In the early days of Manet research in the 1990s, Macker said the handful of researchers who worked on the technology liked to think of Manet not as an acronym but as representative of the way that the French painter Édouard Manet would approach subjects in a loosely formed manner that wasn’t easy to define, particularly as art was transitioning from realism to impressionism. They liked to think of Manet not strictly as a mobile network but one that could work in conjunction with nonmobile wireless systems, particularly with mesh networks in an urban environment.

“A Manet is an extreme version of a mesh network,” Macker said. “You can make design choices in a nonmobile network that won’t work well in a mobile network. The fact that the nodes are moving creates added complexity on what you have to manage. You can use GPS or other approaches to optimize a mobile network, but it is more unpredictable when things are mobile.”

And that’s where additional theoretical research into Manet is needed.

“In this new context, you are connecting to a relay that is potentially unreliable, may or may not be there from one time to the next, or it might be a different type of relay at any one time,” said Michael Neely, assistant professor of electrical engineering at the University of Southern California and co-investigator on the joint multiuniversity and DARPA project named the Information Theory for Mobile Ad Hoc Networks.

“If there are only two nodes — one that transmits and another that receives — you can do the initial signaling and a simple handshake" between the two devices, Neely said. "That’s not the case if you throw in 20 to 50 nodes and all are interacting with each other, and the channels are changing and breaking, and there is interference because everyone is sending over wireless channels.”

In such a scenario, which Neely said has been simulated in networks with as many as 100 nodes, the network’s efficiency drops by as much as 99 percent because of the overhead protocols necessary to send and receive.

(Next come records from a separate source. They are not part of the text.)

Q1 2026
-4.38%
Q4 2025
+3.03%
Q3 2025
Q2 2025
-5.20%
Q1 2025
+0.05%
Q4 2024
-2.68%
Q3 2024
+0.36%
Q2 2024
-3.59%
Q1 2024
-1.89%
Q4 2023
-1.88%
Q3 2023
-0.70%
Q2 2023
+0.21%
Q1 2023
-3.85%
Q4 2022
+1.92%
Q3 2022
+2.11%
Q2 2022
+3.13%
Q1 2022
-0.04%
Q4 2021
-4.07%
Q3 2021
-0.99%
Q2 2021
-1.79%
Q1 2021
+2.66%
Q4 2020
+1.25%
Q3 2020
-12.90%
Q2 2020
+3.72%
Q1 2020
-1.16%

“That’s where the theory comes in,” Neely said. “A lot of advancements in theory suggest we can do a lot better,” adding that the purpose of programs such as the Information Theory for Mobile Ad Hoc Networks and another DARPA program, named Control Based Ad Hoc Networking, is to develop opportunistic learning in a mobile network environment. Those programs would be able to make decisions about how to transmit signals and intelligently adapt to a network of many nodes. “I wouldn’t say that we’re a long way away" from solving the key problems.

One of the transmissions technique that Neely said holds promise is the backpressure routing algorithm, which breaks an old model that there must be an established path from sender to receiver before a transmission starts.

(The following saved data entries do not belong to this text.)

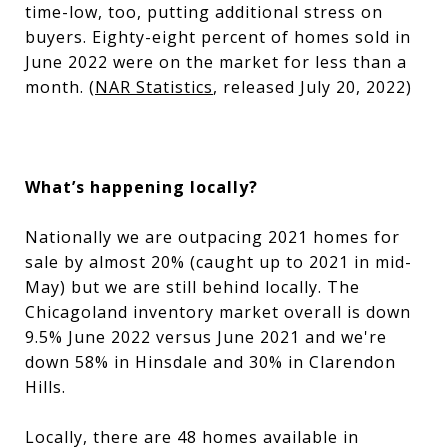
time-low, too, putting additional stress on
buyers. Eighty-eight percent of homes sold in
June 2022 were on the market for less than a
month. (
NAR Statistics
, released July 20, 2022)
What’s happening locally?
Nationally we are outpacing 2021 homes for
sale by almost 20% (caught up to 2021 in mid-
May) but we are still behind locally. The
Chicagoland inventory market overall is down
9.5% June 2022 versus June 2021 and we're
down 58% in Hinsdale and 30% in Clarendon
Hills.
Locally, there are 48 homes available in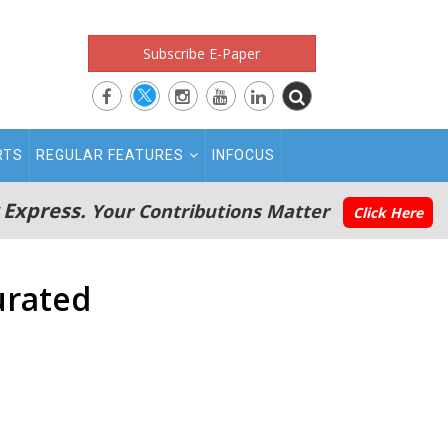
Subscribe E-Paper
RTS
REGULAR FEATURES
INFOCUS
 Express.
Your Contributions Matter
Click Here
urated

“Not requiring a fixed path before you make a transmission decision can lead to significant gains,” he said. “You might not even know who your recipient is before you send a data packet. In a wireless system, that transmission is overheard within some radius region, and having a diversity of multiple receivers increases the possibility of success for people to do something valuable with the data.”

Proprietary obstacles 

To complicate the job, there are many different radios and proprietary systems under which the radios operate, and interoperability is a significant hurdle.

“The problem with the military is that it is still buying all these proprietary things being pushed on us,” Macker said. “These radios have their own routing protocols, which hurts us in a lot of ways because it is difficult to evaluate them in many different environments. To do a good Manet, you need cross-layer solutions and radios with an open interface. There has been an evolution regarding open source, but it hasn’t gotten to the network level yet.”

Until now, the interfaces between the radio and network levels have been inefficient and decoupled, but that is expected to change with the ongoing development of programmable radios under the Joint Tactical Radio System program. One of the few radios with any Manet technology is the Highband Networking Radio, developed jointly by Harris and BAE Systems. Late last year, the Army said it would deploy the HNR radio to the 101^st Airborne Assault Division’s 2nd Brigade Combat Team in Iraq.